Local site speeds search for after-school activities

WASHINGTON – Any parent who has ever looked for after-school activities or camps for children knows it can be a frustrating, time-consuming process.

Activity Rocket, a website created by two local mothers, lets a parent enter basic parameters into a search engine, which quickly spits out options to head off kids’ complaints of “there’s nothing to do.”

“Activity Rocket is akin to Expedia or OpenTable, but for kids, classes, and camps,” says Illene Penn Miller, who co-founded the company with Lisa Friedlander.

Miller said they realized there was a market for the service after comparing the ease of booking a trip online, with the difficulty of researching, cross- referencing, registering, and paying for childrens’ activities.

“That was our ‘a-ha moment,’ says Miller. “We suddenly realized, ‘Why can’t we apply that Expedia or OpenTable technology to that age-old process of random searching for kids activities.”

Miller says the site offers options for children ranging in age from newborns to 18.

The site organizes activities in groups: Academics and Enrichment, Performing Arts, Special Needs, Sports and Fitness, and Visual Arts.

Activities range from astronomy, to basketball, to calligraphy, to circus.

The company launched in 2010, serving Montgomery County and D.C. It recently relaunched a newly-designed website, now offering options to parents in Northern Virginia.

Companies which post services on Activity Rocket choose among three different packages, says Miller.

“There is a free package, and that was important to us, philosophically, because we didn’t want to be a website that was beholden to advertising and that only listed those business that had the budget or wherewithal to advertise.”

Still, Miller says Activity Rocket is a startup venture that needs to make money.
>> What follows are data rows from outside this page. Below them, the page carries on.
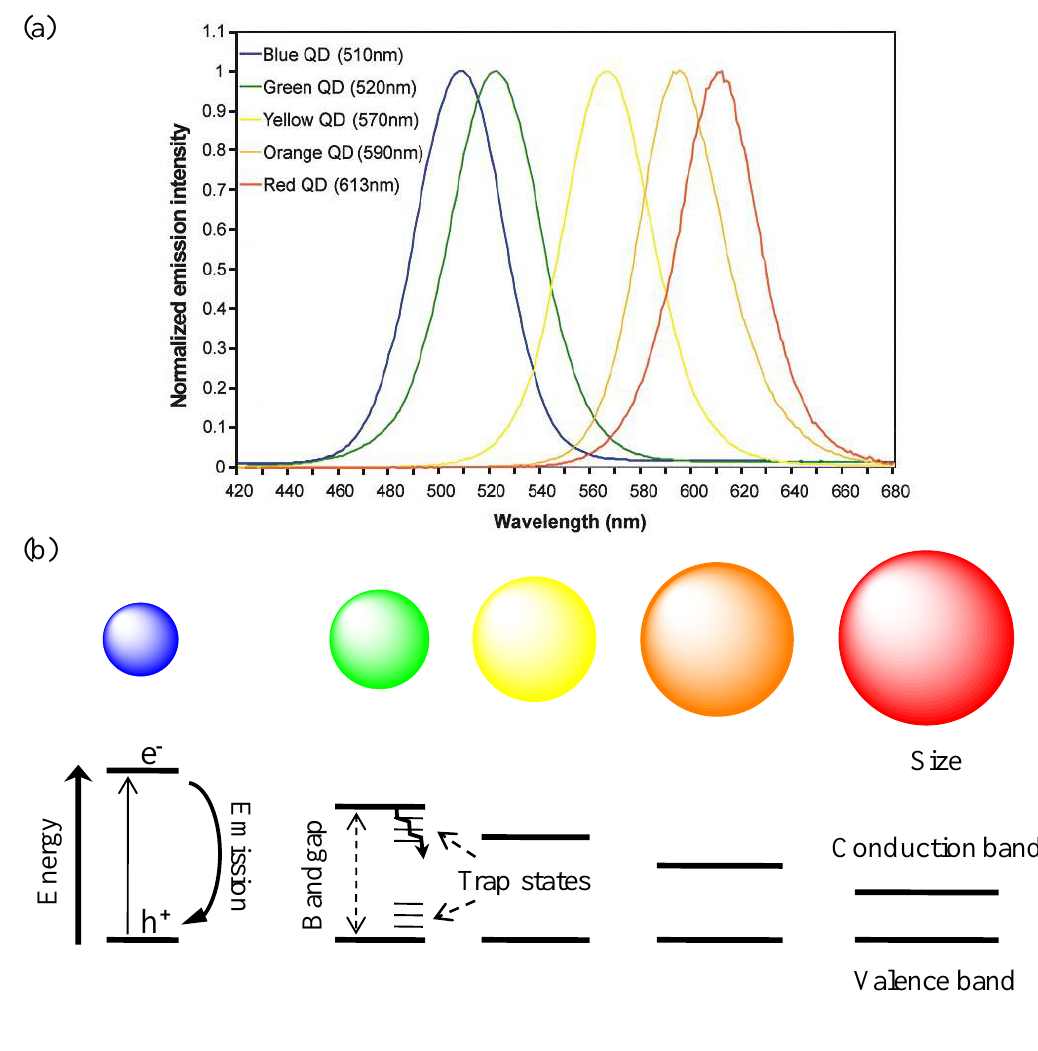
Figure 1 . (a) Emission spectra of CdSe/ZnS QDs (water-soluble QDs excited at 350 nm) (Reprinted with permission from Macmillan Publishers Ltd., Nature Biotechnology [7], Copyright 2002); (b) Illustration of size-tunable QDs and creation of the exciton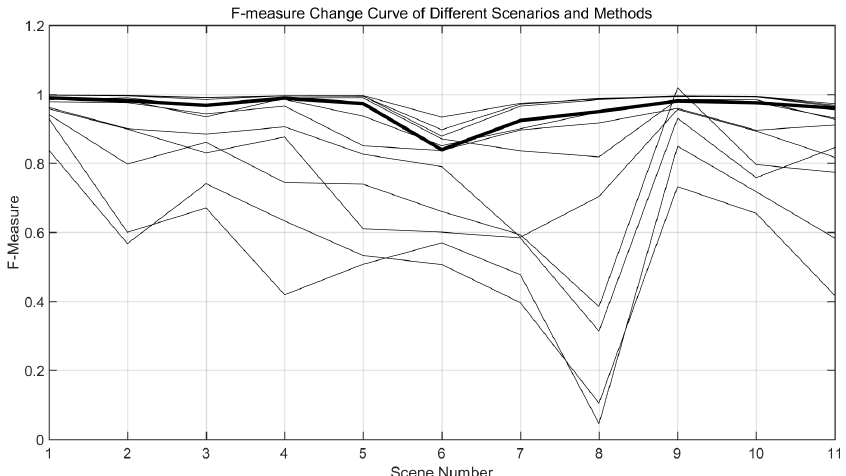
Figure 6. The change curve of the comprehensive index F relative to each category of the data set: the bold broken line segment is the result corresponding to the method in this paper, and is one of the several broken line segments closest to the straight line at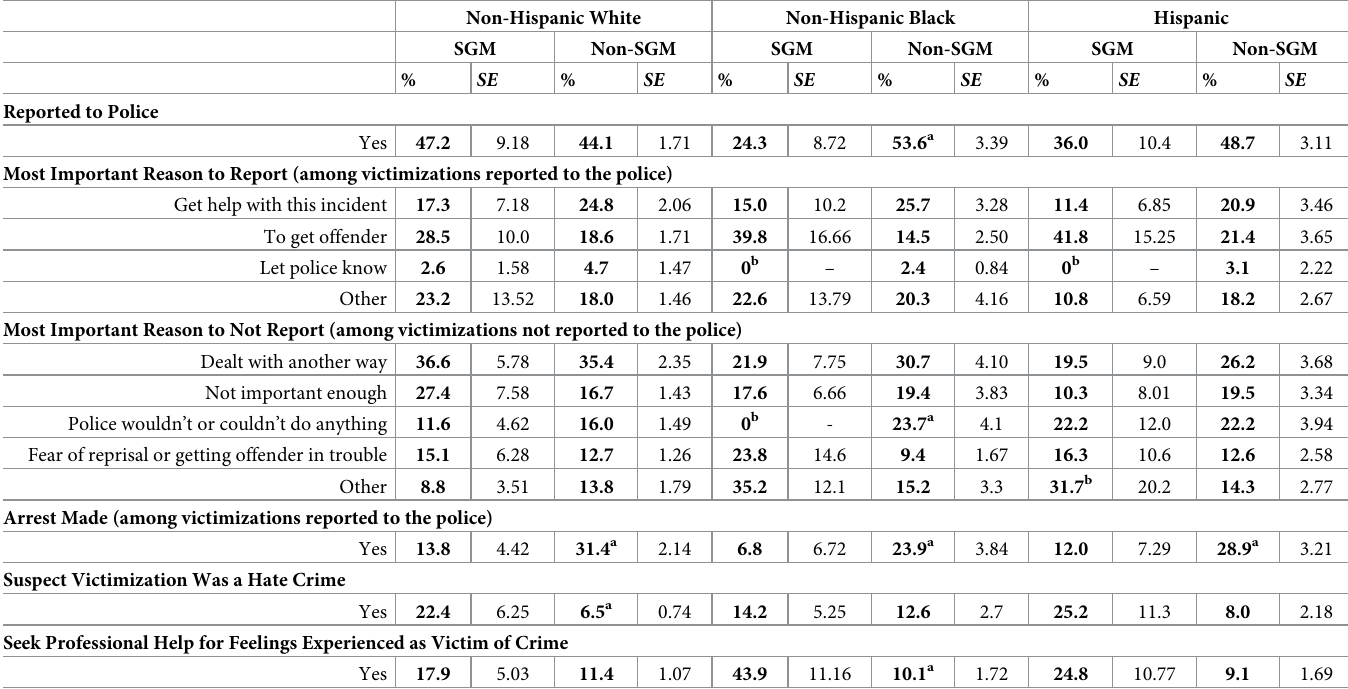
Table 2. Victimization characteristics by SGM status and race or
The site offers basic and premium paid-for subscriptions, which cost $99 and $199 per month, respectively.

“That results in things like giving them a first-in-search where their listing comes up first on our website,” says Miller.
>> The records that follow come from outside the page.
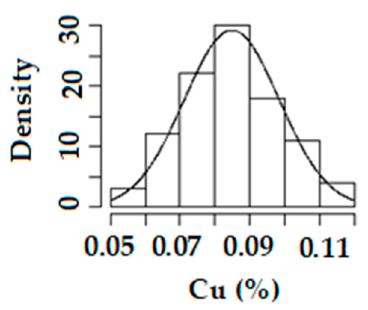
Figure 4. Density plot of Cu concentration in target product A.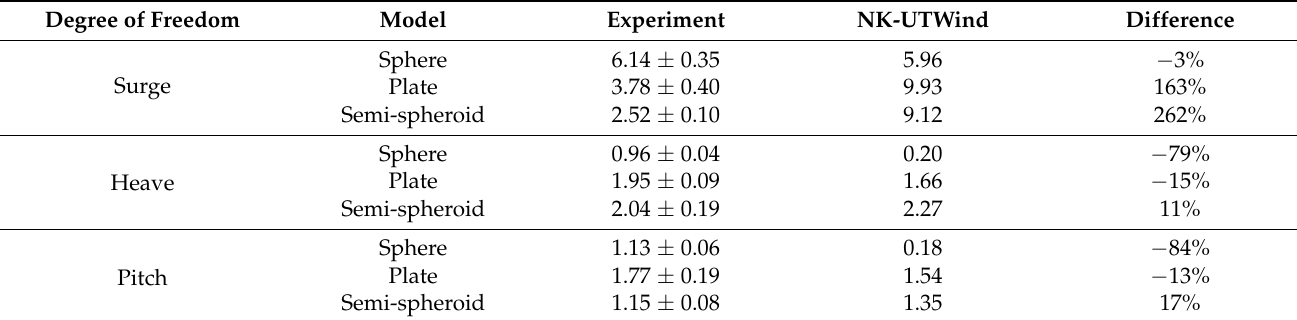
Table 6. Linear damping coefficients obtained from free decay tests ζ [%].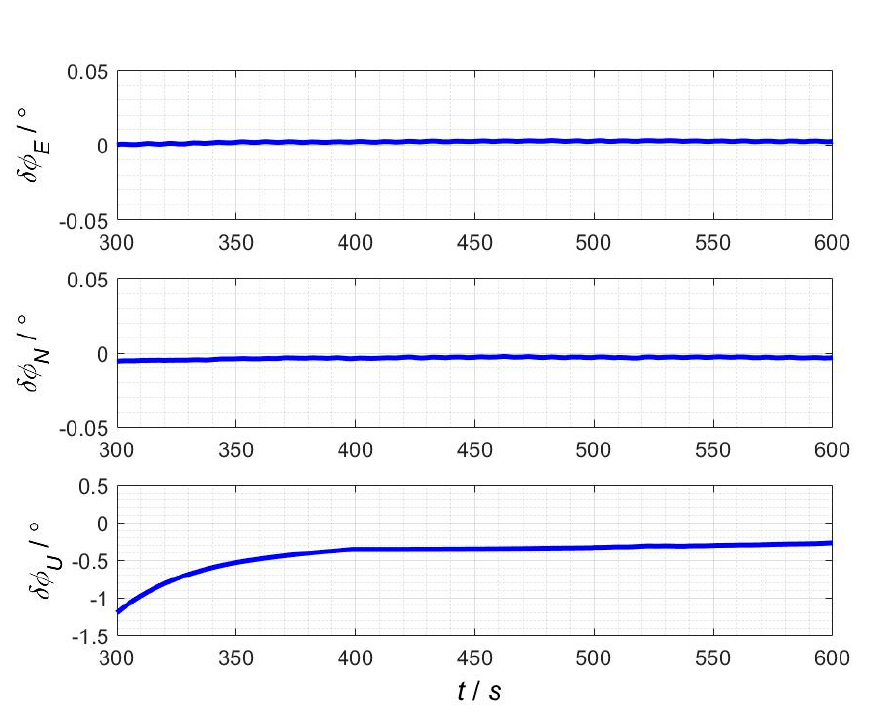
Figure 6. The alignment errors on swaying base and steady-state enlarged curves. ( a ) The alignment errors from 0 s to 600 s; ( b ) the corresponding steady-state enlarged curves from 300 s to 600 s.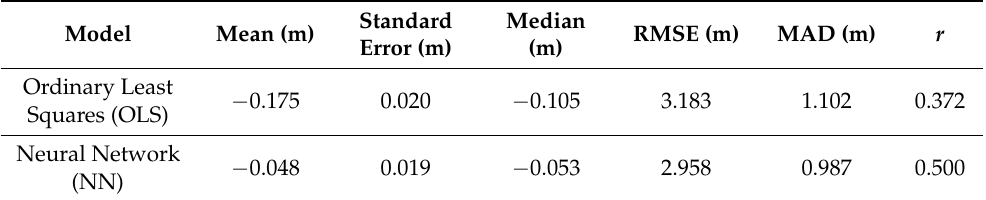
Table 2. Summary of OLS and NN accuracy on the unseen test dataset. All values relate to the difference between the model-based estimate of the LIDAR-SARIn adjustment and the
Miller says she and Friedlander toyed with the idea of reviewing the activities listed on the site, to award an Activity Rocket seal of approval, but decided against it.
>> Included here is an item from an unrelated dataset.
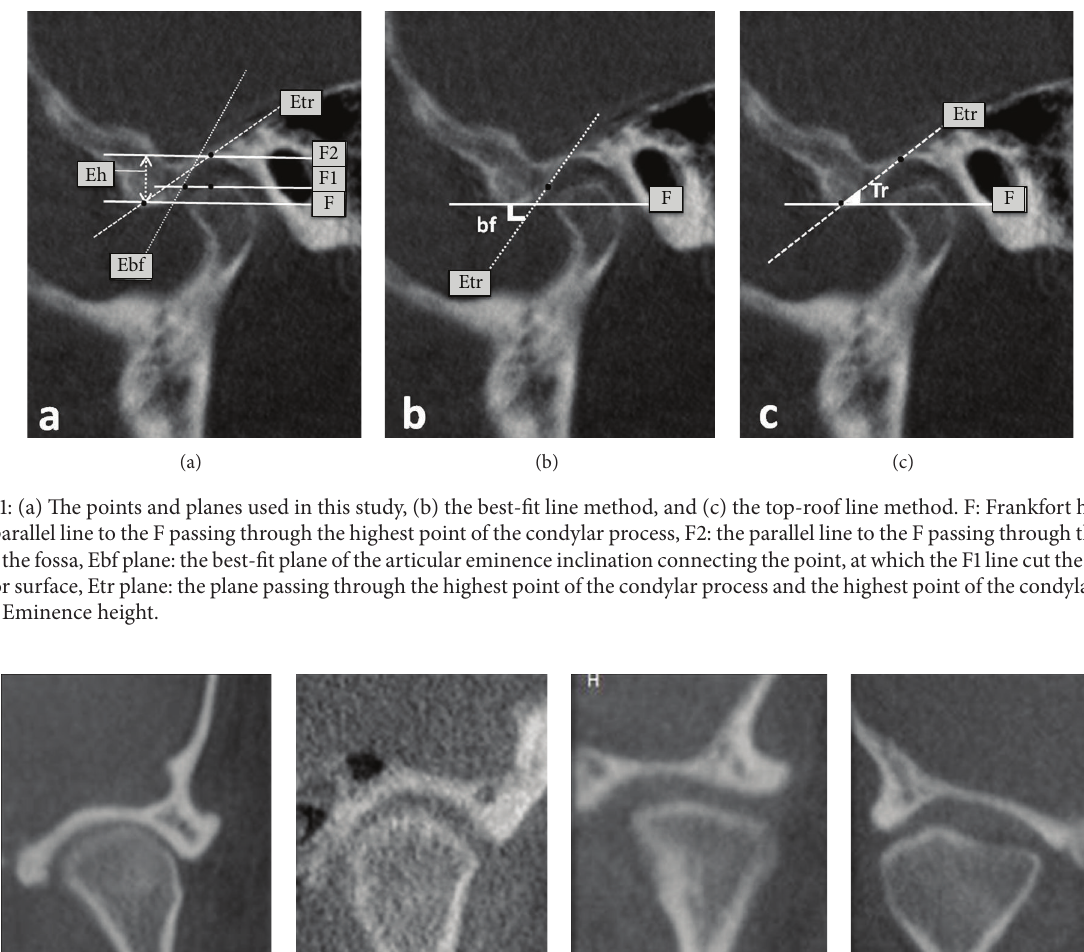
significant difference was found between RGF thickness and gender ( 𝑃 > 0.05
“At the end of the day we thought it was best for us to present the information in a neutral fashion and to let parents and their reviews and ratings really drive folks’ impressions of each of these businesses,” Miller says.

The newly relaunched site attempts to speed the process even more for parents, offering a single registration form that can be used with the hundreds of business listed on the site.

“The universal registration is really borrowed from the college application process,” says Miller, “where college kids can compete one… form and then send that out to multiple colleges, rather than having to redundantly fill out some of the common information over and over again.”

Similarly, the site now offers a shopping cart check-out, which Miller compares to Amazon. After choosing activities from several different businesses, parents can pay with a single transaction.

“You’ve avoided writing multiple checks, filling out multiple credit cards, and registration forms,” says Miller.

While the Activity Rocket website is optimized for all platforms, Miller says a mobile app is next on the company’s to-do list.

“Truth be told, we hesitated to do the mobile app in conjunction with the relaunch because we wanted to have the opportunity to live with the site,” says Miller.

The company’s ultimate goal is to provide activities across the country, says Miller.